I fantasize about an extended vacation someplace away from my current obligations, with nothing but peace and quiet, lots of free time and a towering stack of O’Reilly books. The freedom to focus exclusively on learning how to do something tangible and competent with PHP, MySQL, Python, Ruby on Rails, et cetera seems like gold to me, a chance to really do something powerful with my modest design skills. I’d go running in the morning, and work well into the night, wasting not a minute on distractions and getting super-fucking smarter every single day.
For years, I’ve been nursing this daydream, and I even made a few attempts at doing something about it, trying my hand preliminarily at various kinds of client-side programming. But when I started Behavior with my partners, I more or less signed away any chance to take that kind of time out in the foreseeable future. It’s not just that building a business requires a lot of time; it also requires spending that time wisely, doing the things that you’re good at — visual design, sales and paying bills, in my case — while letting other, more qualified people handle the things you wish you could be doing yourself. The upside is that you have a wonderful company, and the downside is you have only about three-quarters of the fun you might otherwise. It’s a bittersweet bargain.
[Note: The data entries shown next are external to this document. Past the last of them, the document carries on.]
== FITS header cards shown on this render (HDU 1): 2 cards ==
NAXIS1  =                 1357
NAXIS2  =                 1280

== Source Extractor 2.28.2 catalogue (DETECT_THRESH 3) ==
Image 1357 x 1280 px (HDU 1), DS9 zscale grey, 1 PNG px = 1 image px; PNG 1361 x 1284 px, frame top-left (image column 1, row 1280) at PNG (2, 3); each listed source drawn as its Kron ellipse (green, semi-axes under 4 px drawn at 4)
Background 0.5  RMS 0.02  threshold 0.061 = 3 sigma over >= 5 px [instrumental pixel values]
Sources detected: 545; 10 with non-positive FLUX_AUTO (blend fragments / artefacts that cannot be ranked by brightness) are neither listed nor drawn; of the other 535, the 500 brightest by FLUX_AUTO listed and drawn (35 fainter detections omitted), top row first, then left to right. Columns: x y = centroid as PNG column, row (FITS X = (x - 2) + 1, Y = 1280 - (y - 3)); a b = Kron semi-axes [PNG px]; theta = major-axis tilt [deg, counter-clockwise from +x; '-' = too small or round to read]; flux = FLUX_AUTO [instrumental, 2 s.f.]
To be fair, I could give up a hell of a lot of Web surfing, television, baseball and movies, and by doing so reclaim a nontrivial amount of time that might let me get a handle on the basics of programming. Procrastination and laziness account for why I haven’t, but I think I’m reaching a point where I can’t allow that to happen anymore. My Lionel Richie-noggin’ is generating too many fun ideas with genuine revenue potential, and the tactic of trying to recruit able-brained technologist friends to help me even build a prototype of my concepts is too difficult. I need learn how to program.